Jana had remained dubious: with her white stockings over her bowlegs, her plastic pearls around her slender neck, her false eyelashes and her cherry-red lips, Paula looked to her like a doll that has been abused. “You can do whatever you want with me”: the poor creature seemed sincere . . .

The beginning of a millennium, here on Earth: a storm warning for the weakest, most vulnerable people, the ones with little armor. On the margins, it was worse. Two months afterward, Jana had picked up the tranny lying half-dead on the docks of the old commercial port after running into fans of the Boca Juniors: Buenos Aires's favorite team had just lost a game against River, and it cost Paula one of her front teeth.

That night, Jana cared for her with what she had at hand, a few caresses on her forehead damp with fear, three reassuring words she didn't much believe in, always affectionate. They became and remained friends, as much out of a sense of solidarity as out of aversion to the brutality of the world: that great stupidity. Beneath her lost-puppy appearance, Paula was funny, generous, and endowed with a drum majorette's enthusiasm that contrasted with an underlying distress no normal person could envy. Over thirty, without a degree or any obsession other than dressing as a woman, Paula still lived with her mother, a laundress in the working-class neighborhood of San Telmo, and made ends meet by turning tricks on the docks. The tranny wanted to become an artist, what a surprise, and like Jana, she dreamed of better days. Paula was also rootless—in her body. In her, Jana found a companion in poverty and hope. That would not restore the femininity that had been stolen from her. Nor her breasts . . .

Almost ten years had gone by since their shady meeting. The neighborhoods that had been inhabited by bums and by sailors had been transformed into a cluster of steel and glass towers where the multinationals had established their headquarters—the Catalinas, the few structures that had radically changed the city's landscape. Jana lived in the wasteland on the other side of the avenue, squatting in the old Retiro rail station, opposite the four-star hotel Emperator.

Sculptor: “One who brings to life,” according to the ancient Egyptians.

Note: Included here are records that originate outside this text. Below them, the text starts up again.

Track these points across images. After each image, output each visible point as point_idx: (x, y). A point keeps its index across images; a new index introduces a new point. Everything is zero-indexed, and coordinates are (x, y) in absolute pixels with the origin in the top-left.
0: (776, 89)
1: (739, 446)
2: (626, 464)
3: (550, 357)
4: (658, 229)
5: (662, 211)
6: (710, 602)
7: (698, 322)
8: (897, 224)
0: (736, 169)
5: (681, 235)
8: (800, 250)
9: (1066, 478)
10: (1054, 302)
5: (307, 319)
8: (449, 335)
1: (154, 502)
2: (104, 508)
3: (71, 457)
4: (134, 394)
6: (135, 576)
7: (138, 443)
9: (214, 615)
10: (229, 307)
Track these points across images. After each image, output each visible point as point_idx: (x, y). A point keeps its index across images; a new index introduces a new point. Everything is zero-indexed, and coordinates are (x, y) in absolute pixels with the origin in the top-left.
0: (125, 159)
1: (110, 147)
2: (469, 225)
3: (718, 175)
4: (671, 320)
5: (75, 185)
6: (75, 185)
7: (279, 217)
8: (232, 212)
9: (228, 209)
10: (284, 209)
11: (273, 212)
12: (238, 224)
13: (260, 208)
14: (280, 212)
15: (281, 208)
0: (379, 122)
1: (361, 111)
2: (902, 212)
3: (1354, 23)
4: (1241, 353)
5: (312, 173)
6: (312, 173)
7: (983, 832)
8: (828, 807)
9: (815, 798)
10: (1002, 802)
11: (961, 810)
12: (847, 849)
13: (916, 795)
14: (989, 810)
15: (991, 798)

Jana had taken over the workshop of Furlan, the artist who had taken possession of the wasteland before her; a full-time mentor, occasional lover, and chronic drinker, Furlan had taken off one day leaving everything under construction—their rickety love affair, the mildewed Ford Taunus in the yard, the shed alongside the tracks in the disused train station, which was henceforth marked as her territory. Jana spent her nights twisting iron, welding, bending sheet metal, composing the monstrous forms that would be applied to the mask of Men.

Conveniences consisted solely of water, electricity, and a stove for heating that gave off toxic fumes. The place was suffocating in summer, freezing in winter. Jana had been living there alone for four years. Furlan was said to be in France; she didn't care. She no longer needed him or anyone else to survive. Welfare payments and the sale of her first sculptures kept her just above the threshold of indigence. The new president, Kirchner, had gotten the economy back on track without paying attention to the IMF's demands, the country was breathing again, and she felt free. At the age of twenty-eight, that was her only luxury.